Au détour d'un escalier, l'immense chacal percuta l'angle d'un mur. Edhel fut éjecté de sa monture sauvage et dévala les marches. Il n'eut pas le temps de se relever qu'il se sentit aussitôt tiré dans l'un des corridors attenants. La foule passa en courant sans le voir ni remarquer son absence, trop occupée à suivre le dangereux trio et la créature en liberté dans les dortoirs. Déjà le vacarme de la cavalcade s'assourdissait au loin.

Il se défendit et repoussa les mains qui le maintenaient. Des ombres et des murmures l'entouraient. Du sang lui maculait le visage.

– Votre Majesté, nous allons vous ramener chez vous, lui chuchota le chef des agents sidhes.

Ils s'étaient éclipsés dès que la situation avait dégénéré tout en restant dans les parages : ils avaient senti que l'occasion de récupérer la princesse en fuite ne tarderait pas. Ils avaient aussi entendu assez de choses intéressantes pour que Neredhel puisse en tirer son parti d'une manière ou d'une autre lors des prochaines négociations.

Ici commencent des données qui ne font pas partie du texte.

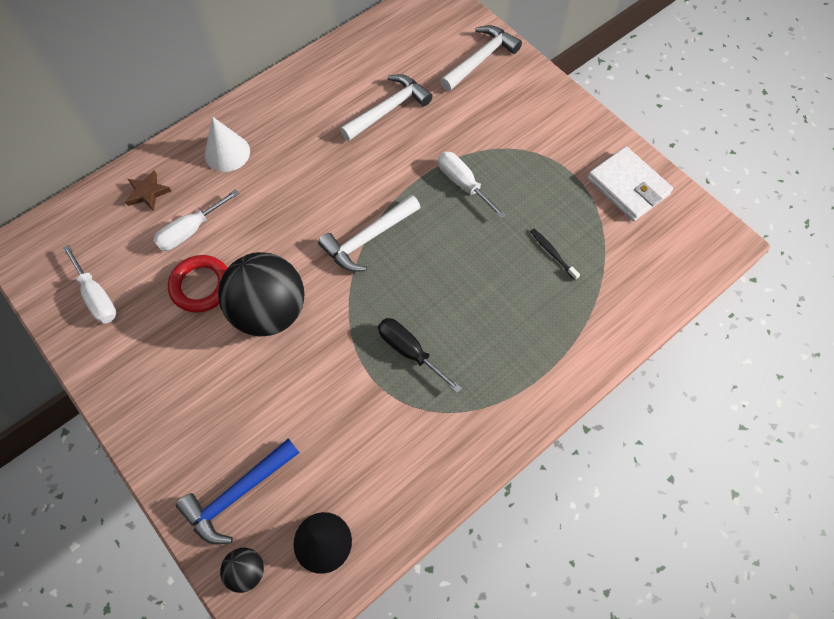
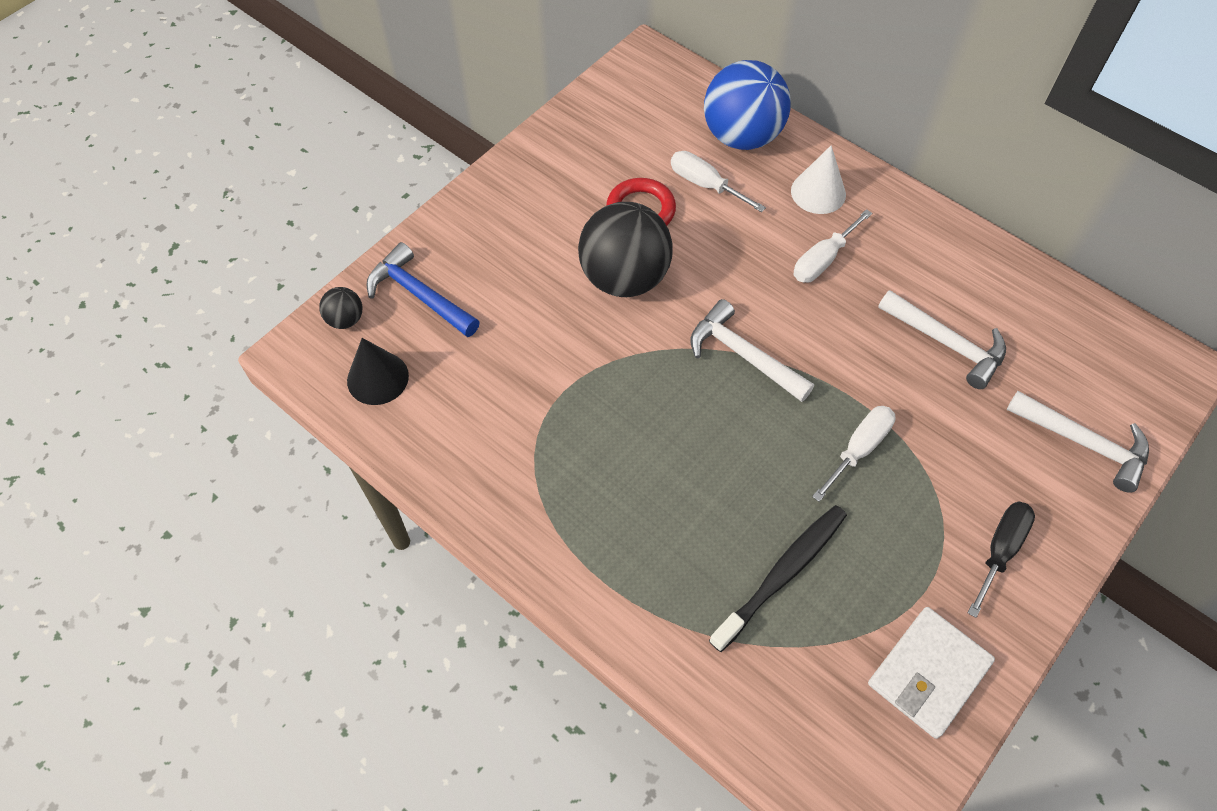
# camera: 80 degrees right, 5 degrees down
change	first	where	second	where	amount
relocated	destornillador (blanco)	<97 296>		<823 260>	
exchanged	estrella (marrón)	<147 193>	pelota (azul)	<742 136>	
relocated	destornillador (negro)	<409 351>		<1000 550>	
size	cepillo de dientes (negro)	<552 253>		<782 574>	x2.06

Edhel se releva et recula contre le mur. On lui barra la route des deux côtés.

– Vos parents seront heureux de vous revoir, mademoiselle Rinalta.

– Je ne connais pas de Rinalta. Dégagez.

Son ancien prénom lui fit l'effet d'une décharge. Une grimace de dégoût lui tordit le visage.

– N'ayez crainte, vous serez très bientôt revenue chez vous. Vous pourrez redevenir qui vous êtes vraiment sans être obligée de vous déguiser en homme pour ne pas attirer les regards. C'est un procédé courant chez les princesses. Et ne vous en faites pas, votre cousin vous épousera même avec un œil en moins, les accords sont déjà signés.

- Il n'y a pas de Rinalta ! rétorqua Edhel avec un mouvement d'impatience. Je ne vous suivrais pas. Allez redire ceci à mes parents : soit ils me considèrent comme leur fils, soit ils m'oublient pour toujours. Je ne reviendrais pas sur ma décision. Chez moi, c'est là où les autres m'acceptent tel que je suis.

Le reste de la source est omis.